President Calvin Coolidge, in 1924, supported the idea of a national Father's Day. Then in 1966 President Lyndon Johnson signed a presidential proclamation declaring the 3rd Sunday of June as Father's Day. President Richard Nixon signed the law, which finally made it permanent in 1972. Mrs. Dodd died in 1978 at age 96.

So, there we have it, friends: Father’s Day, a day to celebrate fatherhood but also – and I think this is important – different expressions of family: the father who inspired the whole Father’s Day celebration was a single parent! Shock! Horror! (Imagine what the Daily Mail would say). There has been much in the news recently about “Gay Marriage” – how it will somehow destroy marriage, how it will destroy the family forever. There were riots in Paris when the equal marriage and adoption laws were signed by President Hollande and here in Britain various faith-leaders have come out condemning anything other than the mother + father + 2.5 children family unit. One sermon I recently heard tried to suggest that having a single parent family, with no father present, meant that a child was more likely to grow up to commit crime; with poor school results and also be a homosexual. As I sat there, staving off an apoplectic fit, I thought to myself: my mum and grandma raised my brother and I and we’ve turned out just fine. No criminal record, other than a library fine, oh, and by the bye, we’ve both got a Master’s Degree from a redbrick, Russell Group University.

But, as we learned from our Gospel reading, Jesus had a lot to say about family.
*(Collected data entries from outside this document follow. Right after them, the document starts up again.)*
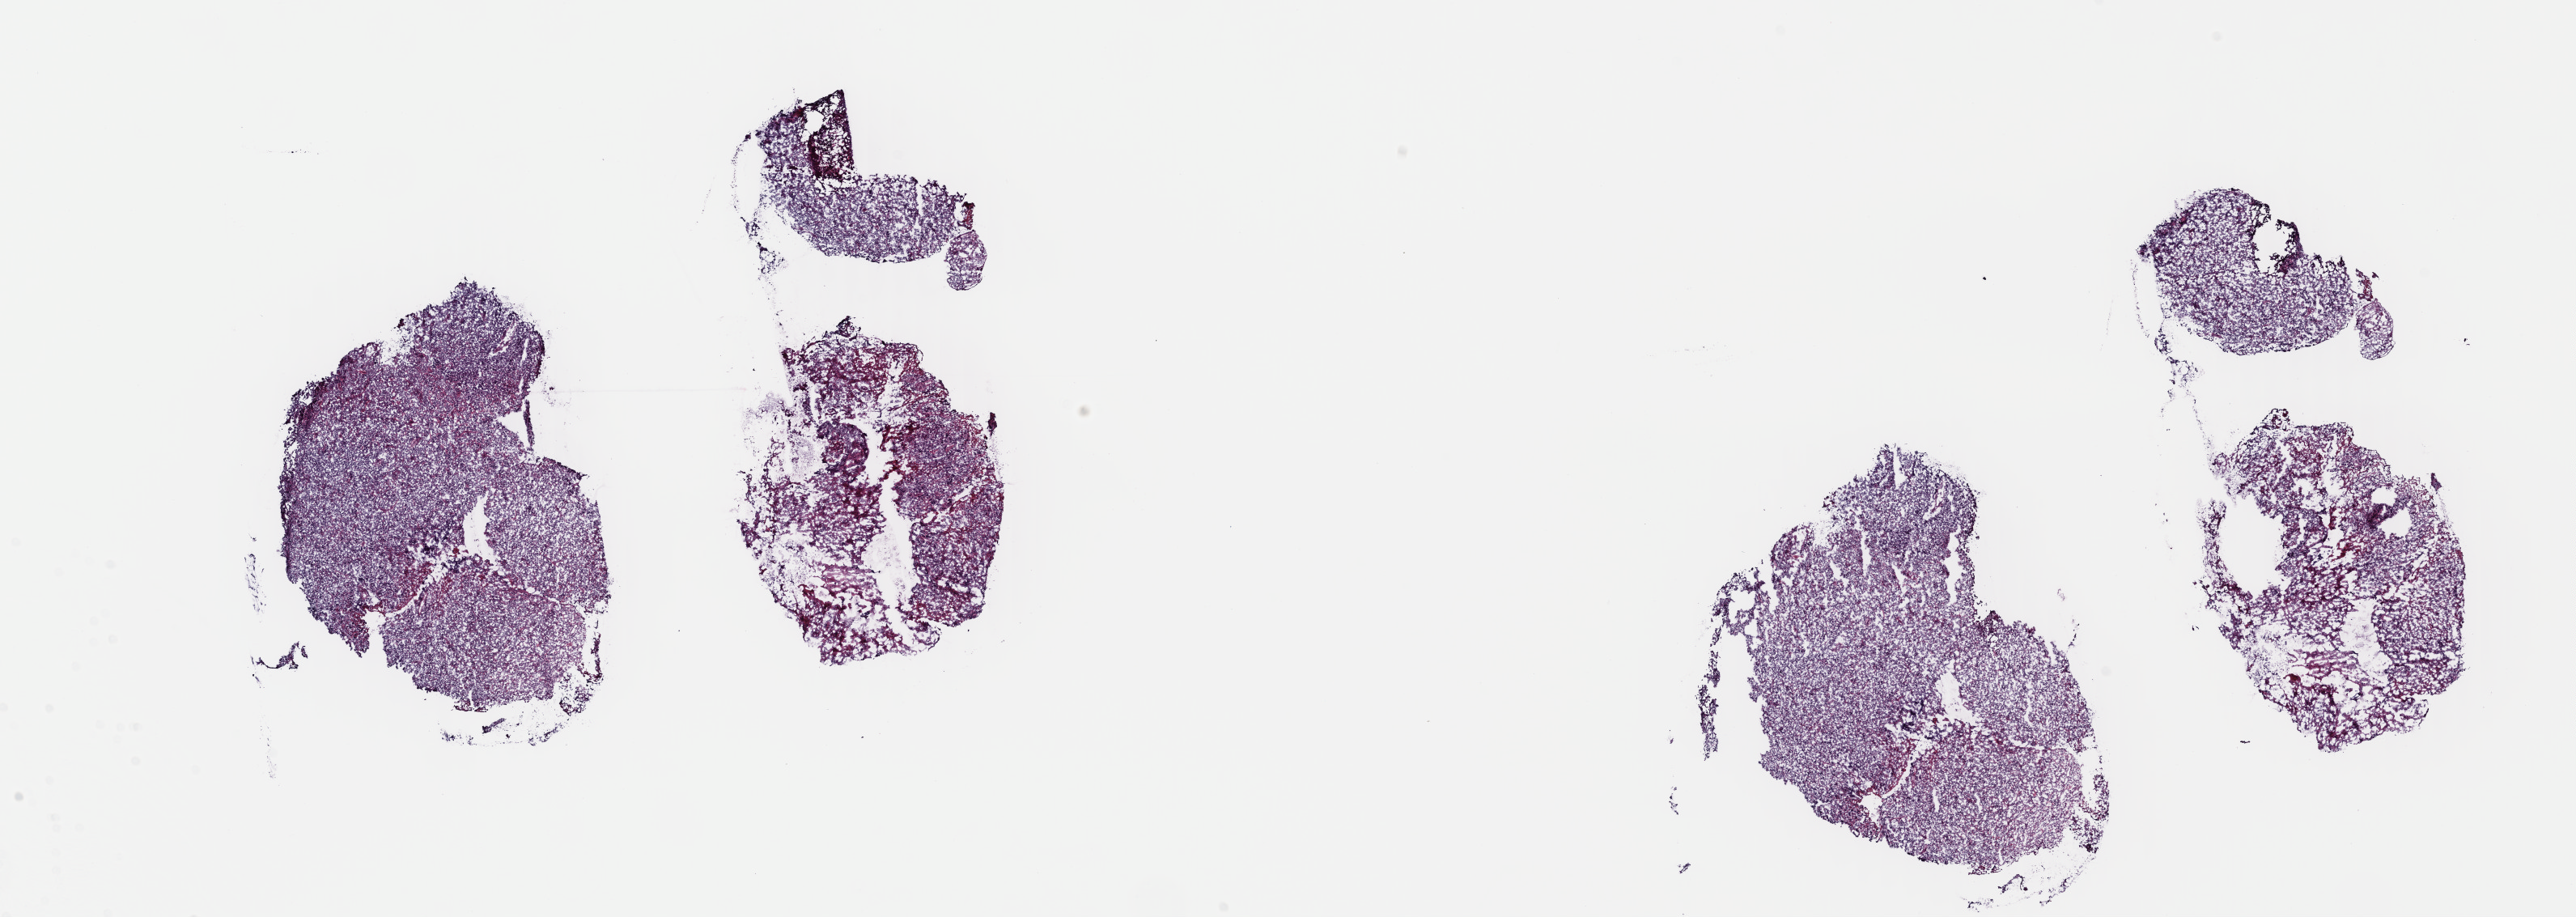
H&E-stained whole-slide image — whole scanned area (about 25.0 x 8.9 mm) shown as a low-resolution overview. Frozen section. Sample: primary tumour, lymphoid tissue. Male patient; age at initial diagnosis 63 years. Slide review estimates, as recorded: tumour cells 60%, tumour nuclei 70%, normal cells 10%, stromal cells 30%, necrosis 0%. Infiltration values recorded for this section: lymphocyte infiltration 70%, monocyte infiltration 10%, neutrophil infiltration 0%.
Pathologic diagnosis: Primary diffuse large B-cell lymphoma of the CNS (brain stem).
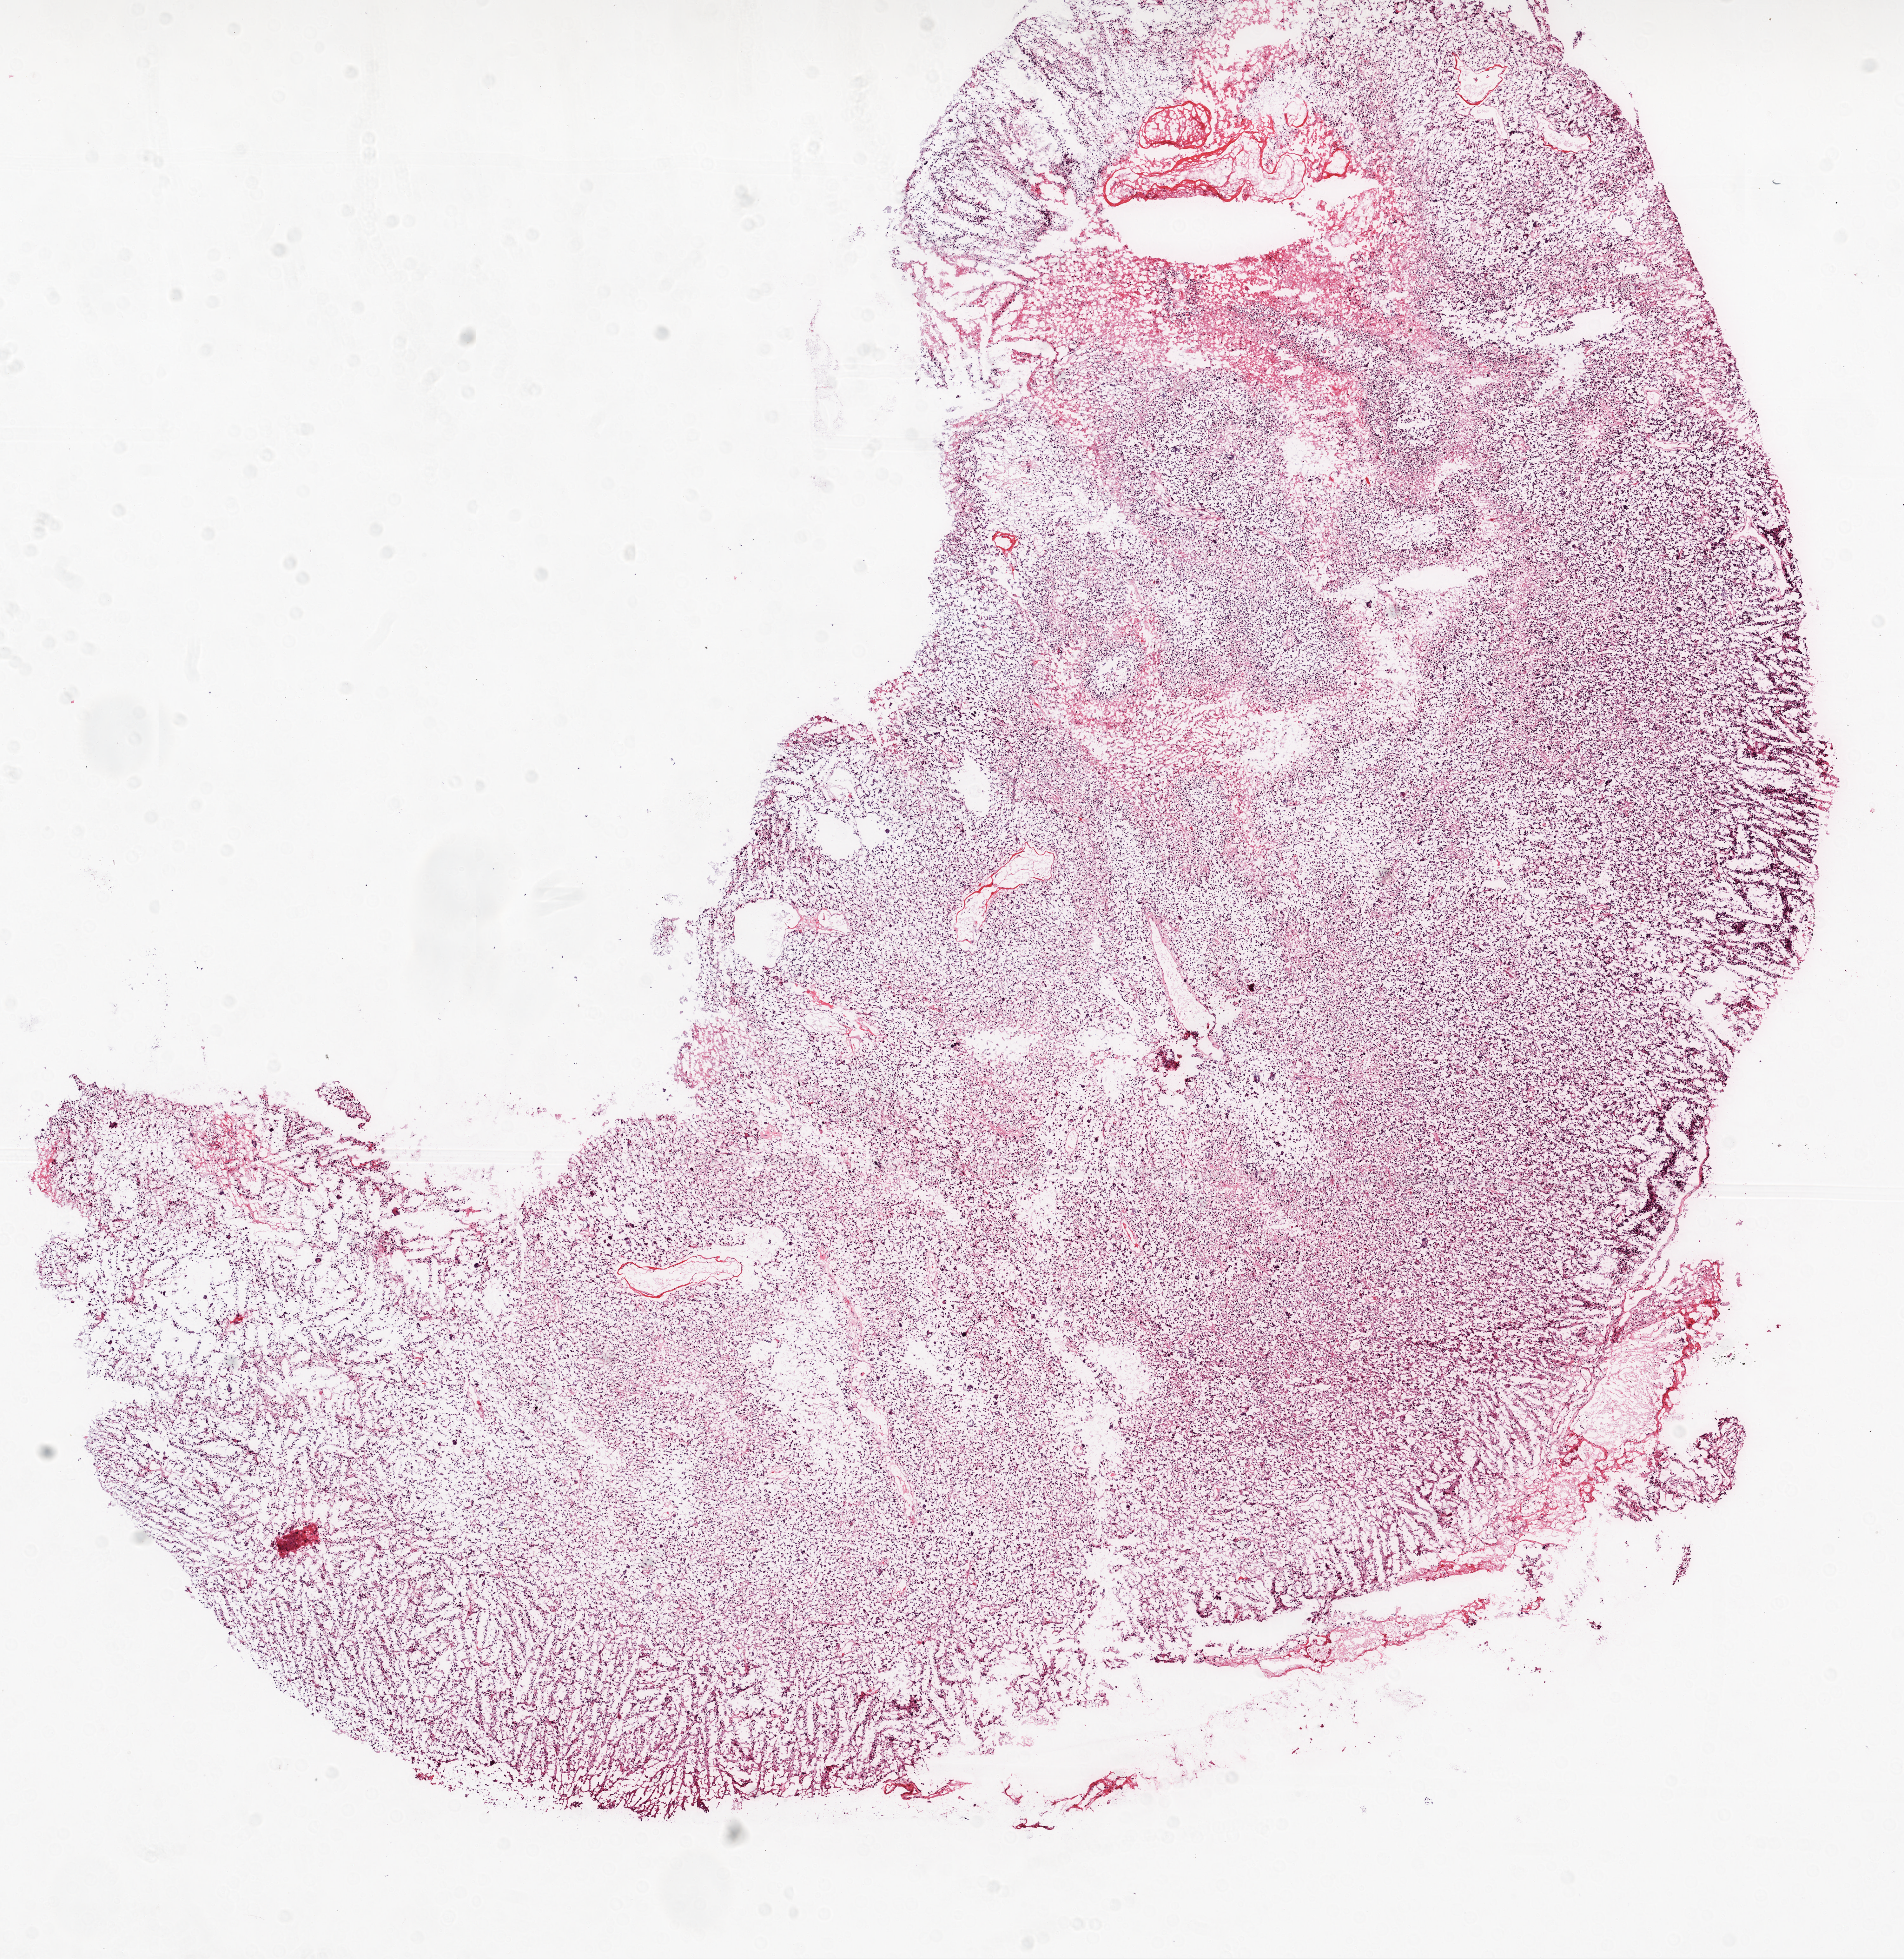
Hematoxylin and eosin (H&E) stained whole-slide image, low-resolution overview of the scanned area, about 12.0 x 12.4 mm. Frozen section from the top of the tissue portion. Recurrent tumour sample from the brain. Female, age 60 years at initial diagnosis. Pathologist review of this section (percent, as recorded): tumour cells 80%, tumour nuclei 90%, normal cells 0%, stromal cells 0%, necrosis 20%.
* this section: recurrent tumour
* patient diagnosis: Glioblastoma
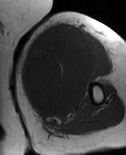
MRI of an extremity soft-tissue mass, one axial slice. MR volume resampled by the dataset authors to the PET/CT grid (not the native acquisition matrix). 3.27 mm slice thickness. 126 × 155 image matrix, field of view 123 × 151 mm. Female patient. Case-level facts recorded for this patient, not image findings: histological type: pleiomorphic leiomyosarcoma; grade: high; site of the primary tumour: left biceps.
Outlined on this slice (expert contour drawn on MRI and transferred to this co-registered scan by the dataset authors):
- gross tumour volume including surrounding oedema: box from (x=20, y=24) to (x=105, y=121) px
- gross tumour volume (mass): (x=20, y=24)–(x=98, y=116)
And, despite all the contemporary talk about “redefining the family”, Jesus redefined it, too.

God in the three Abrahamic religions is usually referred to as Father, the loving parent of his people; and indeed in the Roman and Norse religions the chief God is the “Father of his People”: Jupiter – whose name translates from the Latin as “Loving Father (Juus Pater)”; Odin the All Father. Big. Strong. More-masculine-than-thou. Testosterone personified. And I’m sure some father’s are like that. But most aren’t. We have two examples from the Bible.  Just look at Abraham – called to be a father in his dotage.  Or even Joseph, the father of Jesus, told by an Angel he was to be the father of Jesus. Family, can be unexpected and often breaks the mould. And, if you think about it, Jesus had two dads and he turned out just fine!

 Family was something Jesus was very concerned about and changed the definition of. To him, family was not just blood ties, but the whole of humanity, the universal human family, joined as one, united by the love of God and the love of neighbour.  

Jesus also called his family to a higher cause. In the pain of death and in the suffering of the cross, he exhibited a love that knows no bounds. God's love extends across the boundaries that separate families, tribes and nations from each other. In speaking of God's love he called God, Father. In this image he found a powerful new way of speaking of God's compassionate love for all in our universal human family. And he said that we might be one with the Father, even as he was one with him too: filled with the love of God, filled to overflowing.

And as long as someone, somewhere, maintains that love, our family exists, and our family is very good.

As long as one member of the family loves another, our family has not failed, nor will it ever fail, no matter what manner of evil that may have befallen it, no matter what trials and tribulations may yet beset it. And its that love which supports and inspires us as we struggle to make God's love and God's justice real not only for ourselves and for our families, but for all the peoples of the world.

Our Holy Family exists wherever love is shown, no matter the state of your household or the history that you bear. This Holy Family isn’t one where you are defined by your relationship to someone, your job, your class, creed, sex or sexuality, it is one where you are welcome as a part of that family for the person you are and by the love you show. We are together the children of God and all are welcome here.

We are together the family that God has made and when we love others and in that love nurture others and forgive others, when we respect and honour others, when we love our enemies and those with whom we disagree, help others with their burdens, when we walk humbly with others and worship with others as Jesus did all these things we have everything that a person can have.